• Job: Print the records again, character for character.

START Extracted data

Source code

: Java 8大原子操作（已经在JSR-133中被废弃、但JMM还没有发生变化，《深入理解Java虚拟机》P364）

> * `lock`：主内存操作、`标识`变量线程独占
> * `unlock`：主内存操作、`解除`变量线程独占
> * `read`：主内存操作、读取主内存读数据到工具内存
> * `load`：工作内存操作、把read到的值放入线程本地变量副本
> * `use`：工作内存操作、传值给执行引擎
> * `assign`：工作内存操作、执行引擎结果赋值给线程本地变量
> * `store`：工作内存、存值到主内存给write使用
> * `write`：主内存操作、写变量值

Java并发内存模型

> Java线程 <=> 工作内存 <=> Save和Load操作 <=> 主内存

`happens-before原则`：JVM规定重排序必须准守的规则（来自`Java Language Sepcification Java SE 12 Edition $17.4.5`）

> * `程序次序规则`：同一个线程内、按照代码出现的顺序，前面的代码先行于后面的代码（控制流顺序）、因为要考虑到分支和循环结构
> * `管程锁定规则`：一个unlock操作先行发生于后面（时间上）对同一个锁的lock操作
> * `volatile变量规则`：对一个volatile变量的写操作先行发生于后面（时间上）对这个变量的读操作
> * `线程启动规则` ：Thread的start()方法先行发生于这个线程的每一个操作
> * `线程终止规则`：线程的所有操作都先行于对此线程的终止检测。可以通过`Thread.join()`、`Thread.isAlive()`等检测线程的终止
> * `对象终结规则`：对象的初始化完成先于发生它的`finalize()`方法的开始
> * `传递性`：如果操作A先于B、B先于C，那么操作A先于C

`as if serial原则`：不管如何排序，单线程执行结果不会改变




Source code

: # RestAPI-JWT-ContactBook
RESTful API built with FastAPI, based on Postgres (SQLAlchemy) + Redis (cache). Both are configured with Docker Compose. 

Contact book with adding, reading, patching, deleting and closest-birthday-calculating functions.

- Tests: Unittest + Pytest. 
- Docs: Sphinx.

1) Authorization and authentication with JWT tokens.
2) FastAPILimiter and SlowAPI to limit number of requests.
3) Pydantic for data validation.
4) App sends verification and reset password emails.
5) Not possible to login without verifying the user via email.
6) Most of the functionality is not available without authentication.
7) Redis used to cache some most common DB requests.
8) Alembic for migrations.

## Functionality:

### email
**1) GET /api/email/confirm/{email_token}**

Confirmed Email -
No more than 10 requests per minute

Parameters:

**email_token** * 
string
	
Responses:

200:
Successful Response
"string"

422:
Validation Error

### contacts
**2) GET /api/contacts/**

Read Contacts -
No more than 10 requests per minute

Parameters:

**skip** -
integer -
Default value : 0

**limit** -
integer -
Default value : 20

END Extracted data

• Exercise result:
Source code

: Java 8大原子操作（已经在JSR-133中被废弃、但JMM还没有发生变化，《深入理解Java虚拟机》P364）

> * `lock`：主内存操作、`标识`变量线程独占
> * `unlock`：主内存操作、`解除`变量线程独占
> * `read`：主内存操作、读取主内存读数据到工具内存
> * `load`：工作内存操作、把read到的值放入线程本地变量副本
> * `use`：工作内存操作、传值给执行引擎
> * `assign`：工作内存操作、执行引擎结果赋值给线程本地变量
> * `store`：工作内存、存值到主内存给write使用
> * `write`：主内存操作、写变量值

Java并发内存模型

> Java线程 <=> 工作内存 <=> Save和Load操作 <=> 主内存

`happens-before原则`：JVM规定重排序必须准守的规则（来自`Java Language Sepcification Java SE 12 Edition $17.4.5`）

> * `程序次序规则`：同一个线程内、按照代码出现的顺序，前面的代码先行于后面的代码（控制流顺序）、因为要考虑到分支和循环结构
> * `管程锁定规则`：一个unlock操作先行发生于后面（时间上）对同一个锁的lock操作
> * `volatile变量规则`：对一个volatile变量的写操作先行发生于后面（时间上）对这个变量的读操作
> * `线程启动规则` ：Thread的start()方法先行发生于这个线程的每一个操作
> * `线程终止规则`：线程的所有操作都先行于对此线程的终止检测。可以通过`Thread.join()`、`Thread.isAlive()`等检测线程的终止
> * `对象终结规则`：对象的初始化完成先于发生它的`finalize()`方法的开始
> * `传递性`：如果操作A先于B、B先于C，那么操作A先于C

`as if serial原则`：不管如何排序，单线程执行结果不会改变




Source code

: # RestAPI-JWT-ContactBook
RESTful API built with FastAPI, based on Postgres (SQLAlchemy) + Redis (cache). Both are configured with Docker Compose. 

Contact book with adding, reading, patching, deleting and closest-birthday-calculating functions.

- Tests: Unittest + Pytest. 
- Docs: Sphinx.

1) Authorization and authentication with JWT tokens.
2) FastAPILimiter and SlowAPI to limit number of requests.
3) Pydantic for data validation.
4) App sends verification and reset password emails.
5) Not possible to login without verifying the user via email.
6) Most of the functionality is not available without authentication.
7) Redis used to cache some most common DB requests.
8) Alembic for migrations.

## Functionality:

### email
**1) GET /api/email/confirm/{email_token}**

Confirmed Email -
No more than 10 requests per minute

Parameters:

**email_token** * 
string
	
Responses:

200:
Successful Response
"string"

422:
Validation Error

### contacts
**2) GET /api/contacts/**

Read Contacts -
No more than 10 requests per minute

Parameters:

**skip** -
integer -
Default value : 0

**limit** -
integer -
Default value : 20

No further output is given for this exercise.